Why this design works¶
- Stateless request path, durable job path — webhook handlers stay fast (FastAPI handler does only enqueue + dedup + rate-limit); long work happens out-of-band in K8s Jobs.
- Multiple coding backends behind one dispatcher — Foundry, Copilot, opencode_local, and claude-code-action are hot-swappable per feature without touching agent code.

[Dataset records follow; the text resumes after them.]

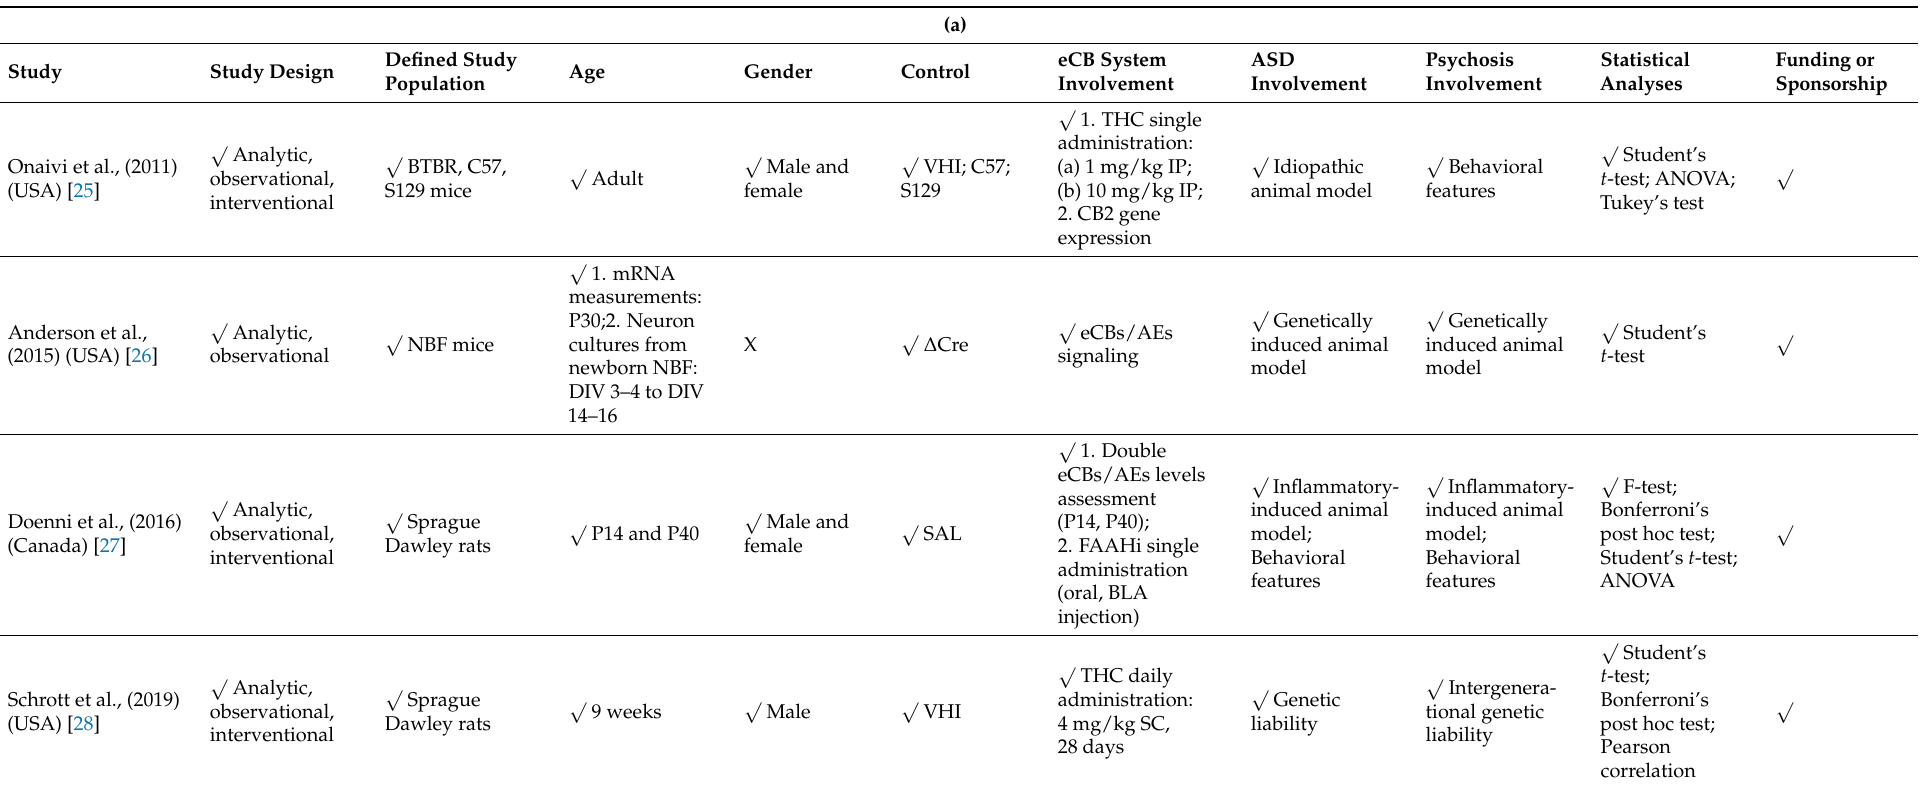
Table 2. ( a ). Methodological quality of animal studies investigating ASD and psychosis as a function of the eCB system. ( b ). Methodological quality of human studies investigating ASD and psychosis as a function of the eCB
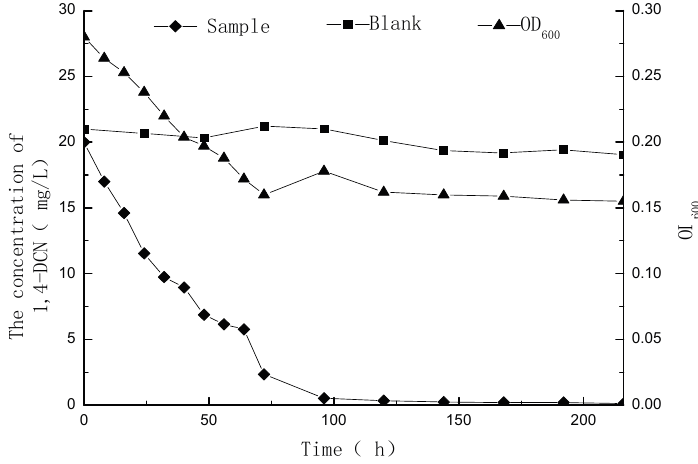
Figure 2. Microbial degradation of 1,4-DCN at an initial concentration of 20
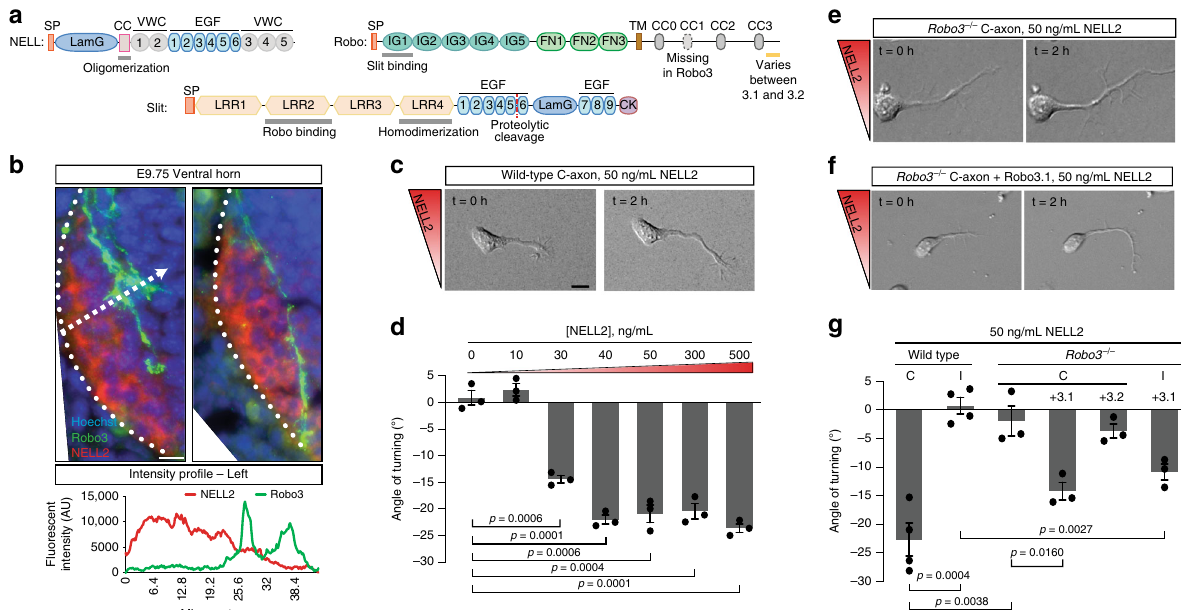
Fig. 1 Robo3.1 is necessary and suf fi cient for axon repulsion from NELL2. a Domain structure of NELLs, Robos, and Slits, drawn true to scale for human NELL2, Robo3, and Slit1. CC with numbers indicate conserved cytoplasmic motifs. SP signal peptide. TM transmembrane helix. CK C-terminal cysteine knot. b Transverse spinal cord sections from E9.75 mouse embryos were labeled with Hoechst stain and antibodies against Robo3 and NELL2. Robo3-expressing precrossing commissural axons grow around areas of NELL2 expression in the ventral horn. Dotted line indicates spinal cord border. Fluorescence intensity pro fi le (bottom) was generated by line scan along the dashed arrow. c DIC images of a commissural axon turning away from a gradient of NELL2 in a Dunn chamber (0 and 2 h). d Quanti fi cation of commissural axon turning angles for increasing concentrations of NELL2 ( n = 3 independent experiments for all conditions). e , f DIC images of Robo3 − / − neurons in a NELL2 gradient. Robo3 − / − axons do not turn in response to NELL2 ( e ), unless rescued with Robo3.1 ( f ). g Quanti fi cation of turning angles in response to NELL2 for commissural (labeled C) axons (wild type or Robo3 − / − with or without Robo3.1 or Robo3.2 rescue) or ipsilateral (labeled I) axons ( n = 4 for wild-type commissural and ipsilateral axons, n = 3 for all other conditions). Scale bar, 10 μ m ( b , c , e , f ). Error bars indicate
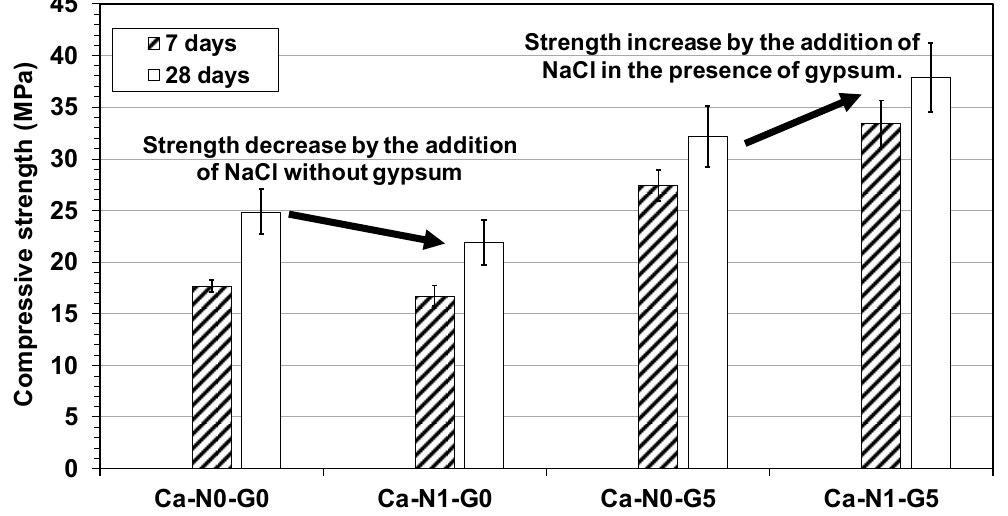
Figure 2. Compressive strengths of hardened paste samples. The error bars indicate standard deviations.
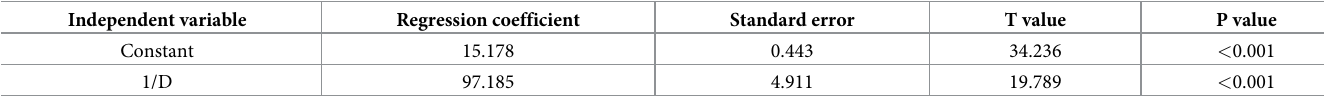
Table 4. Parameters of linear regression model.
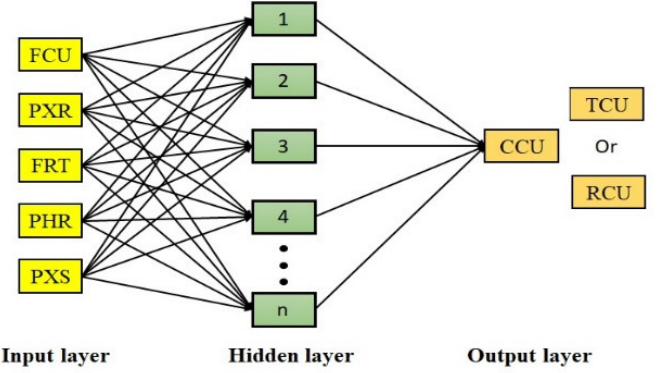
Figure 13. The structure of the NN models for the prediction of CCU, RCU and TCU from the industrial flotation plant.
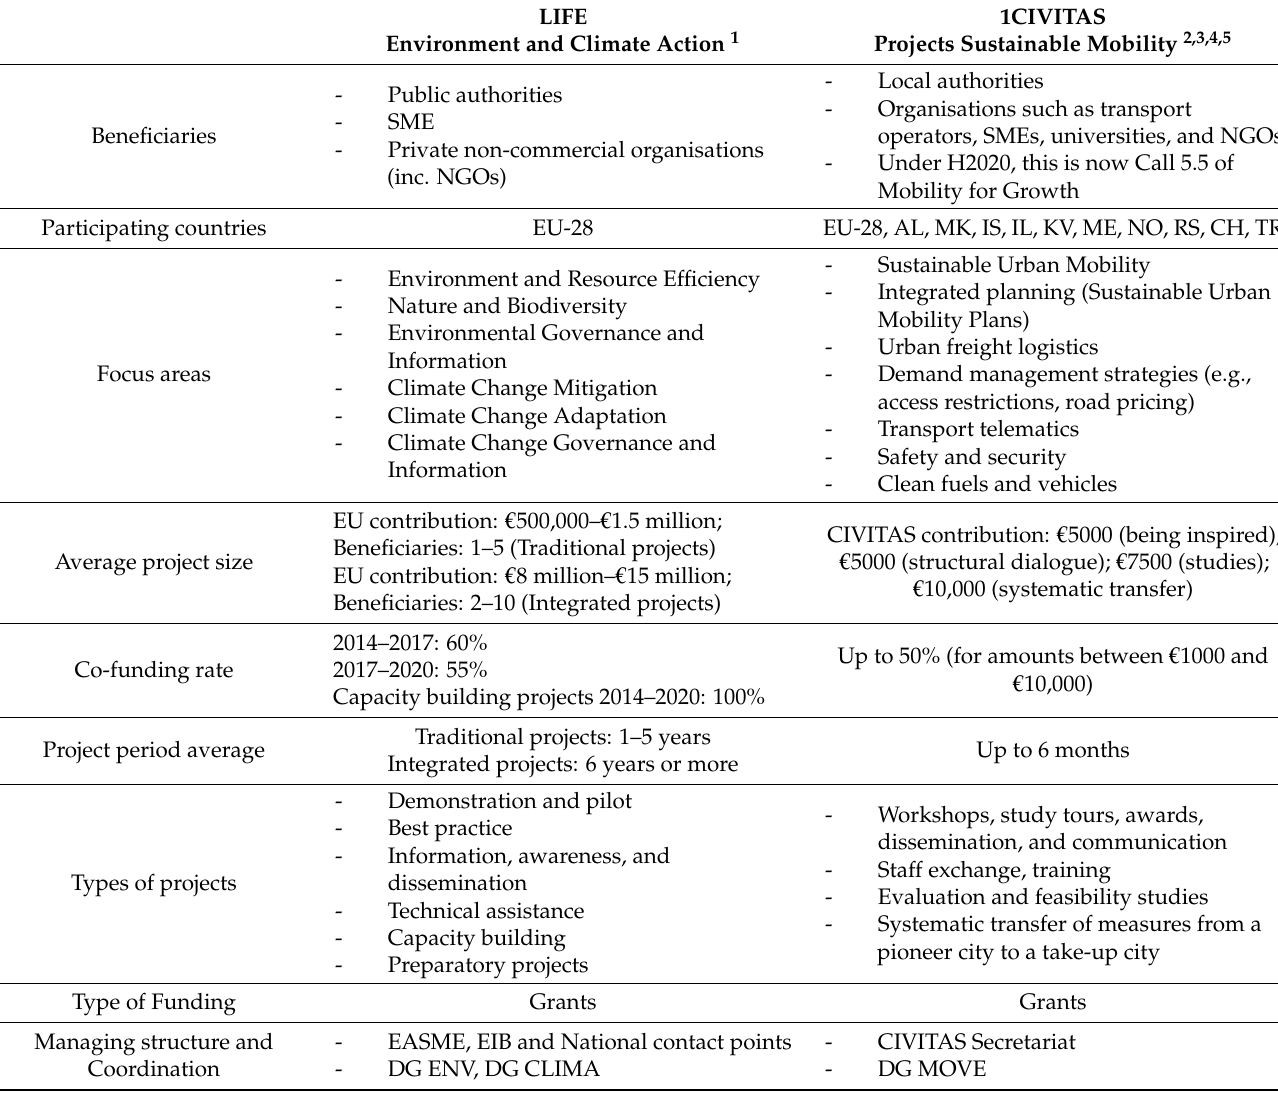
Table A2. European funding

- Narrow agent responsibilities — each
*_agent/package owns one concern; the orchestrator and ExecutorDispatcher are the only cross-cutting points. - GitHub remains the source of truth — every other store is derivable from GitHub state, which keeps recovery and dogfooding cheap.
In short: the orchestrator decides, coding backends do, GitHub remembers.